One interesting harmony is the necessary balance between left and right brain thinking. I half-read an essay from the blog Not Boring that explores how society has recently become far too left-brain dominant, and the unfortunate downsides of this hyper-rationalism. While I don’t at all agree with the political argument being made, I appreciated some of the insights about the importance of integrating left and right brain.

Our left-brain is narrow, analytic, grasping. Our right-brain is broad, contextual, alive. We need both, but in a healthy person (or a healthy society), the right-brain is the Master, and the left-brain his emissary. When the left-brain is in control, intuition dies. It’s not a lack of reasoning; it is in fact a hypertrophy of rationality, in which everything that is intuitively understood has to be painfully and laboriously reasoned out from first principles….. Whether we continue to let the left-brain play Master or return the right-brain to its rightful role will determine whether we live in a world built by and for machines, or one built by and for humans.

This is also emphasized in early childhood development, and well covered in the book Whole-Brained Child (I’m trying not to over-do it with the parenting books, but this one genuinely seems helpful)

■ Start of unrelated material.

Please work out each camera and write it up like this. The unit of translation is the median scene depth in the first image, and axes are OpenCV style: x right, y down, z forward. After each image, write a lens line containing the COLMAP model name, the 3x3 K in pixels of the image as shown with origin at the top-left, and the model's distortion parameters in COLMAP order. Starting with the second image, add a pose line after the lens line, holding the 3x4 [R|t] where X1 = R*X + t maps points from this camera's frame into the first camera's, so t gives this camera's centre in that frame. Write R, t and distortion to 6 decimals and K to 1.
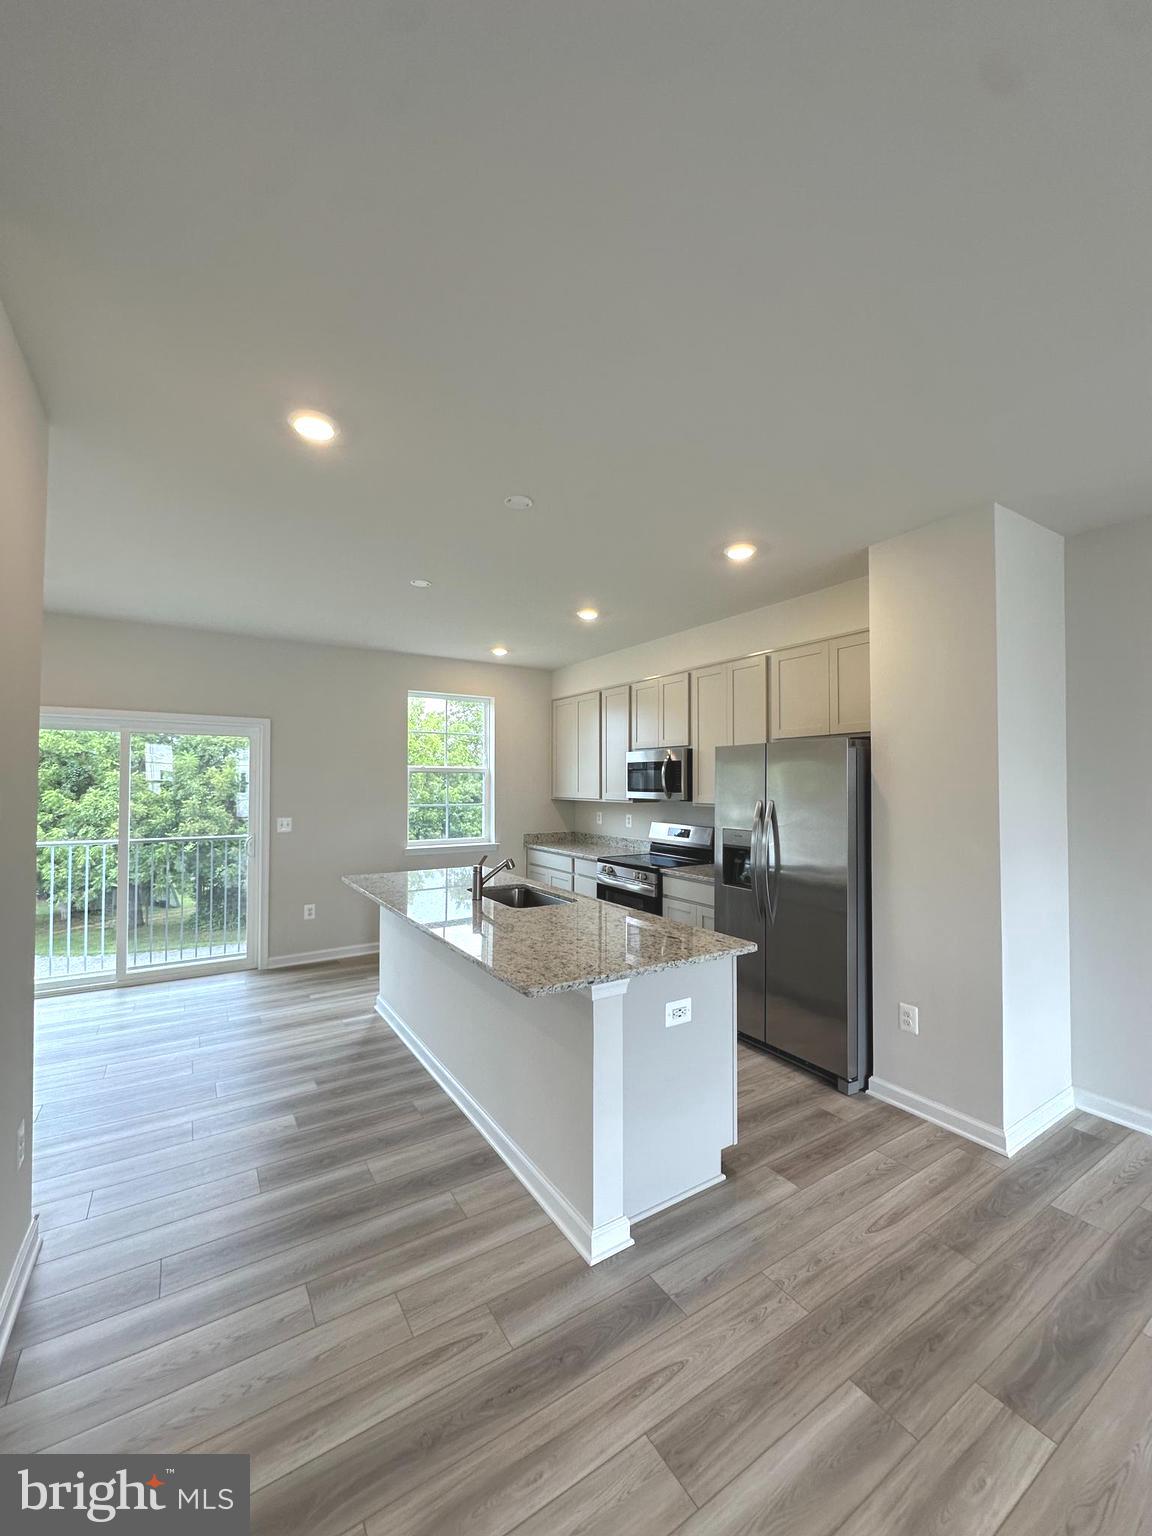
lens RADIAL K [[615.2, 0, 580.2], [0, 615.2, 768.1], [0, 0, 1]] dist [-0.005239, 0.000699]
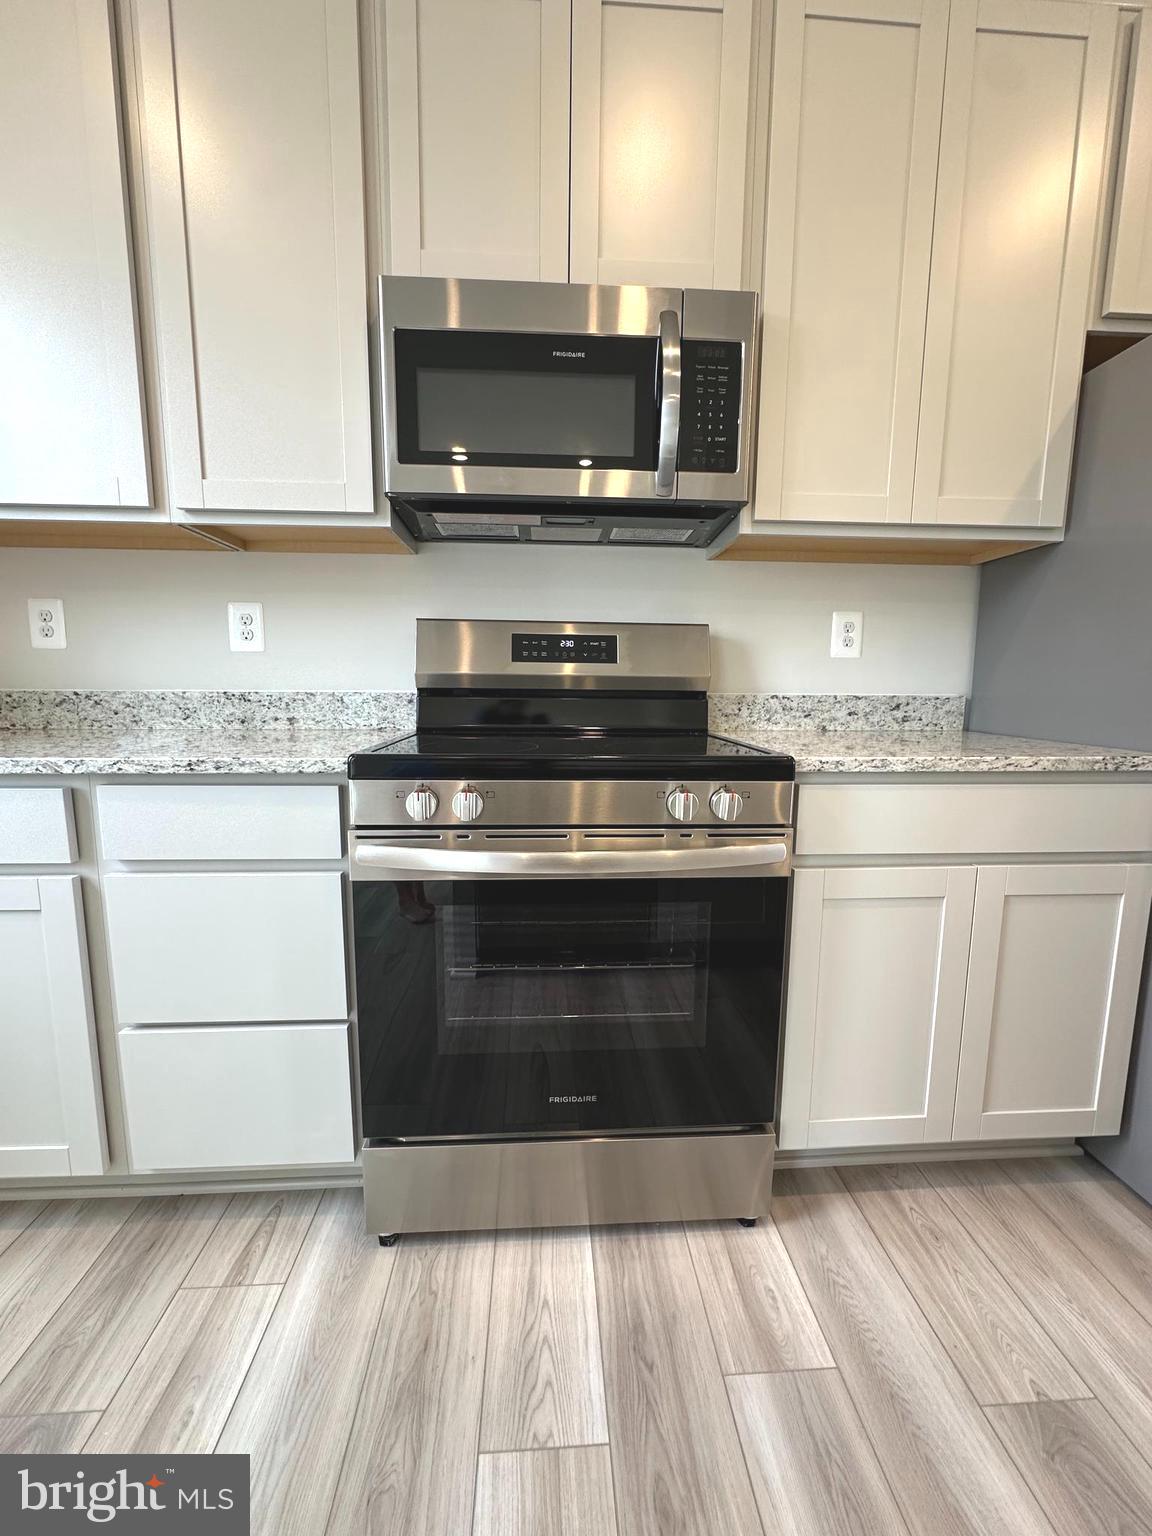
lens RADIAL K [[615.2, 0, 578.2], [0, 615.2, 769.2], [0, 0, 1]] dist [-0.005239, 0.000699]
pose [[0.493849, -0.114054, 0.862035, -0.127434], [-0.026461, 0.988930, 0.146003, 0.147198], [-0.869145, -0.094914, 0.485365, 1.037158]]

We want to help our children become better integrated so they can use their whole brain in a coordinated way. For example, we want them to be horizontally integrated, so that their left-brain logic can work well with their right-brain emotion.
Healing from a difficult experience emerges when the left side works with the right to tell our life stories…. To tell a story that makes sense, the left brain must put things in order, using words and logic. The right brain contributes the bodily sensations, raw emotions, and personal memories, so we can see the whole picture and communicate our experience. This is the scientific explanation behind why journaling and talking about a difficult event can be so powerful in helping us heal.

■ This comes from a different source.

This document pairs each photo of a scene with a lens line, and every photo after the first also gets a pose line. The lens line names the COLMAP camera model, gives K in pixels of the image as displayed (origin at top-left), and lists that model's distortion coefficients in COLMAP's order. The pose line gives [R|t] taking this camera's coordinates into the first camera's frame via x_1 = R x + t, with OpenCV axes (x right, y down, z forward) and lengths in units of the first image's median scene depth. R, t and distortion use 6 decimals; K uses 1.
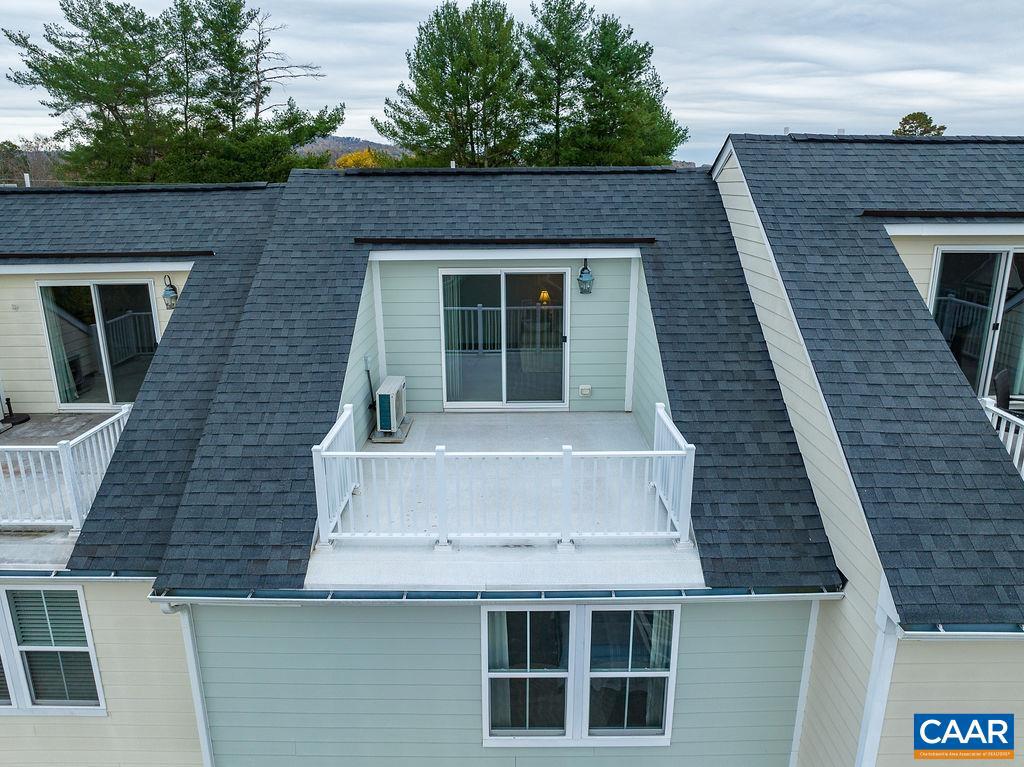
lens RADIAL K [[723.6, 0, 512.0], [0, 723.6, 383.5], [0, 0, 1]] dist [-0.051429, 0.039228]
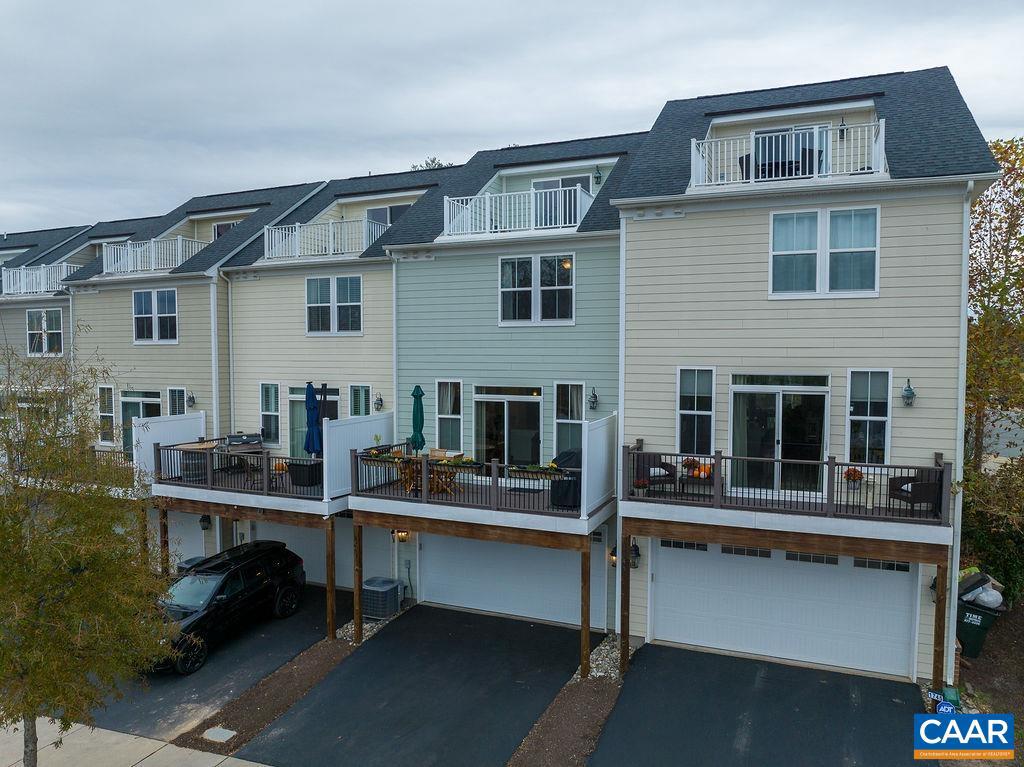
lens RADIAL K [[719.9, 0, 512.0], [0, 719.9, 383.5], [0, 0, 1]] dist [-0.041162, -0.003803]
pose [[0.925622, 0.024077, -0.377682, 0.832386], [-0.108830, 0.972754, -0.204708, 1.087763], [0.362463, 0.230585, 0.903023, -0.984942]]
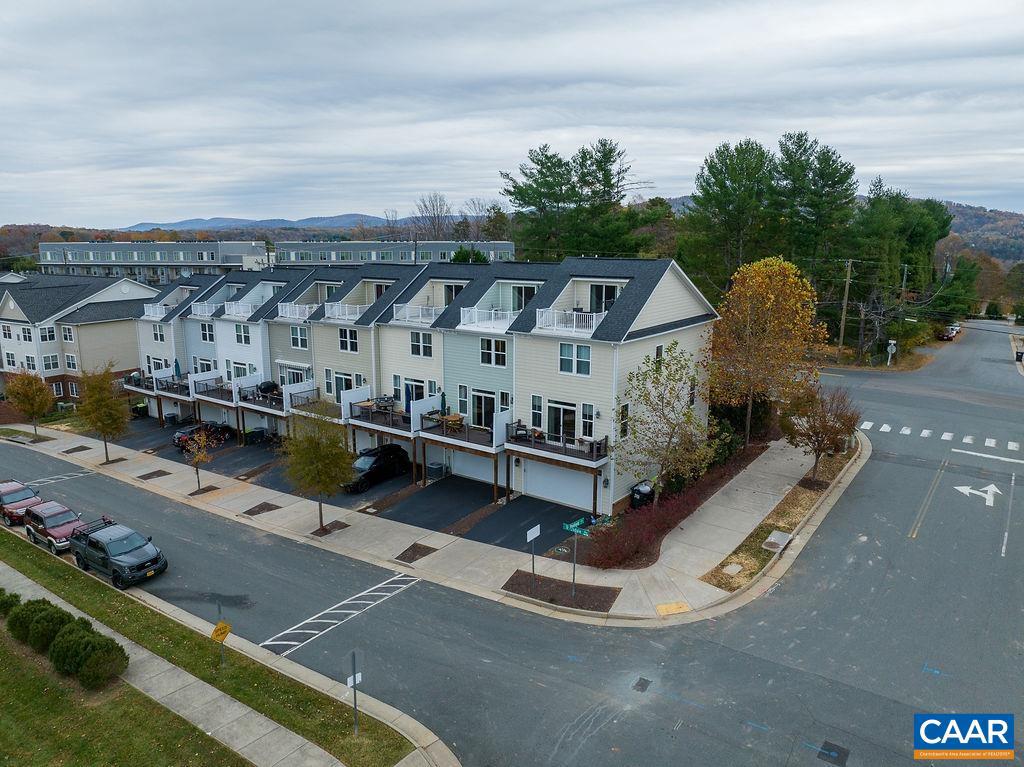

There’s nothing that profound here, but yet it’s often hard to accept the diverse (sometimes conflicting) components of ourselves. It’s easier to over-index those parts which are more palatable within our current culture, but then we must ask: what are we not accepting?


Closing quotes

Two this time, each serving as poignant reminders of accepting what’s here, now.

It helps if you can realize that this part of life when you don’t know what’s coming is often the part that people look back on with the greatest affection. - Ann Patchett.
I wish there was a way to know you're in the good old days before you've actually left them. - Andy Bernard

A parting song

The antithesis of cruelness: Mister Rogers. While we try to limit Nina’s screen time, we’ve been turning to Mister Rogers for those moments when we need 20 minutes of rest. I might be enjoying these episodes more than Nina (my heartbreaks with forever gratitude to PBS).

On a random Tuesday evening, the episode featured You Are Just Fine As You Are. Sitting on the floor, staring up at the screen, something blew into both of my eyes.

May the world be filled with more like Mister Rogers.